__TASK PROMPT__: Reproduce the text of every entry below verbatim, line by line, and leave out the images.

__SUPPLIED DATA__:
☆ ☆ ☆ ☆ ☆
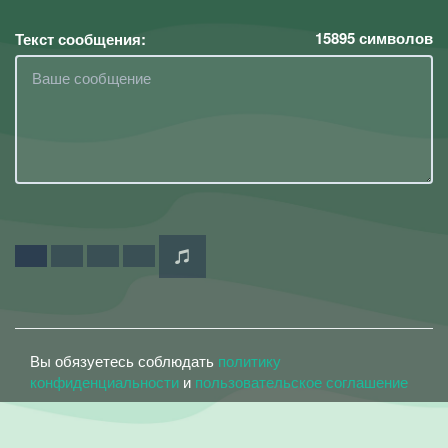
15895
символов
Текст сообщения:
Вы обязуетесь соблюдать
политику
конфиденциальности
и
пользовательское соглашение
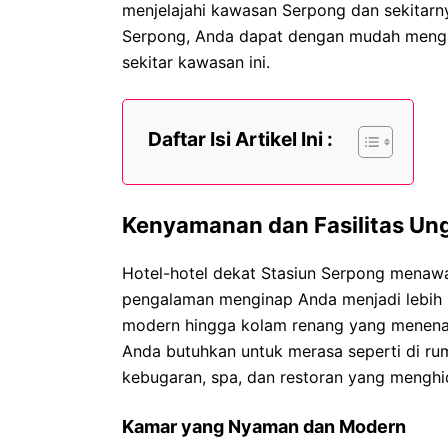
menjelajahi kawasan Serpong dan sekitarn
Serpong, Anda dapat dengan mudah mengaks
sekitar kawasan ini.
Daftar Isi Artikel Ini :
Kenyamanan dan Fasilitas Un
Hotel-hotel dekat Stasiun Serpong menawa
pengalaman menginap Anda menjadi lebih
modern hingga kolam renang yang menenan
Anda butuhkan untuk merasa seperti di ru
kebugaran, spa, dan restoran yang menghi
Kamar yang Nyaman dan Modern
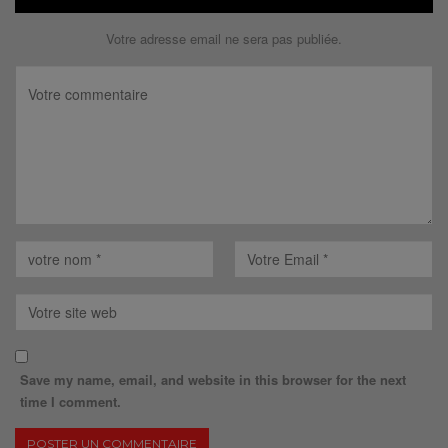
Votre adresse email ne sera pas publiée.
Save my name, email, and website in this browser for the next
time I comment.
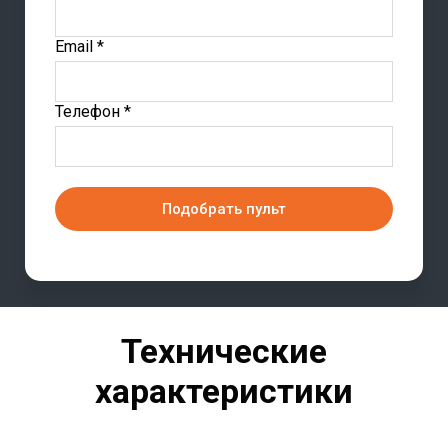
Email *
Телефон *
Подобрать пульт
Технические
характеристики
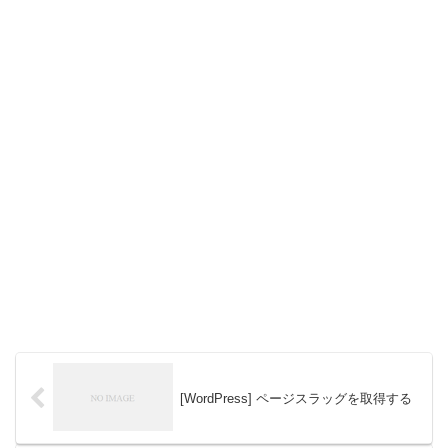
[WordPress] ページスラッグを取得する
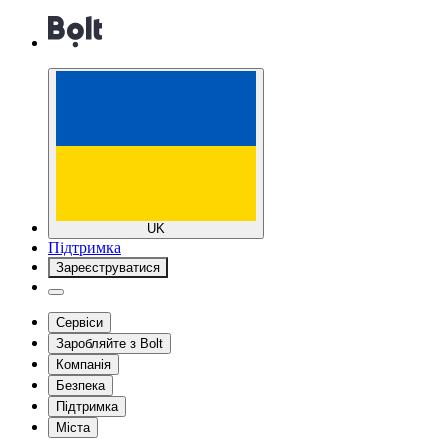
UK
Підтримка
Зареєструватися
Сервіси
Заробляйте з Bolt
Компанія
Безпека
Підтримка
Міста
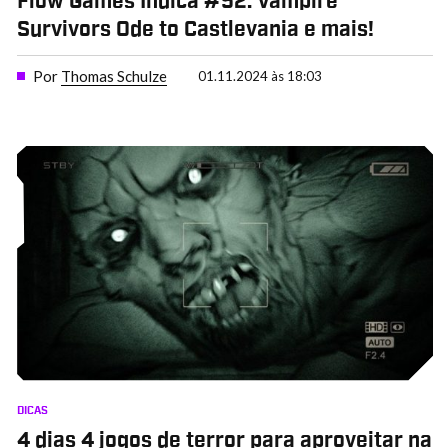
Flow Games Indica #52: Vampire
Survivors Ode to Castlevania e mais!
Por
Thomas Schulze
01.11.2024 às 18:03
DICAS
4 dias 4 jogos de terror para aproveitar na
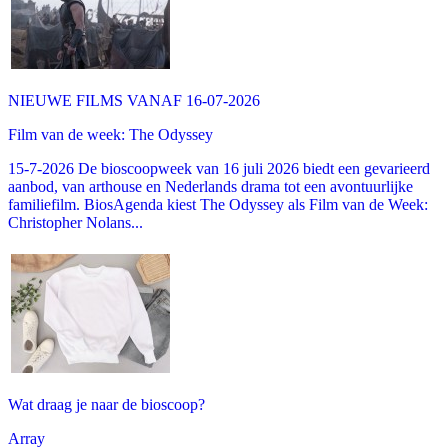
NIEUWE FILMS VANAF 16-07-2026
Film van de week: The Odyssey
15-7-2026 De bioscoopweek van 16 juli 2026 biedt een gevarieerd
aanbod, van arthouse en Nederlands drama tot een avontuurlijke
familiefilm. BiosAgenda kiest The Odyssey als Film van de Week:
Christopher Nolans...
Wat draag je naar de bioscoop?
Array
☆ ☆ ☆ ☆ ☆
__RESPONSE FOR THIS EXERCISE__:
15895
символов
Текст сообщения:
Вы обязуетесь соблюдать
политику
конфиденциальности
и
пользовательское соглашение
menjelajahi kawasan Serpong dan sekitarn
Serpong, Anda dapat dengan mudah mengaks
sekitar kawasan ini.
Daftar Isi Artikel Ini :
Kenyamanan dan Fasilitas Un
Hotel-hotel dekat Stasiun Serpong menawa
pengalaman menginap Anda menjadi lebih
modern hingga kolam renang yang menenan
Anda butuhkan untuk merasa seperti di ru
kebugaran, spa, dan restoran yang menghi
Kamar yang Nyaman dan Modern
Votre adresse email ne sera pas publiée.
Save my name, email, and website in this browser for the next
time I comment.
Email *
Телефон *
Подобрать пульт
Технические
характеристики
[WordPress] ページスラッグを取得する
UK
Підтримка
Зареєструватися
Сервіси
Заробляйте з Bolt
Компанія
Безпека
Підтримка
Міста
Flow Games Indica #52: Vampire
Survivors Ode to Castlevania e mais!
Por
Thomas Schulze
01.11.2024 às 18:03
DICAS
4 dias 4 jogos de terror para aproveitar na
NIEUWE FILMS VANAF 16-07-2026
Film van de week: The Odyssey
15-7-2026 De bioscoopweek van 16 juli 2026 biedt een gevarieerd
aanbod, van arthouse en Nederlands drama tot een avontuurlijke
familiefilm. BiosAgenda kiest The Odyssey als Film van de Week:
Christopher Nolans...
Wat draag je naar de bioscoop?
Array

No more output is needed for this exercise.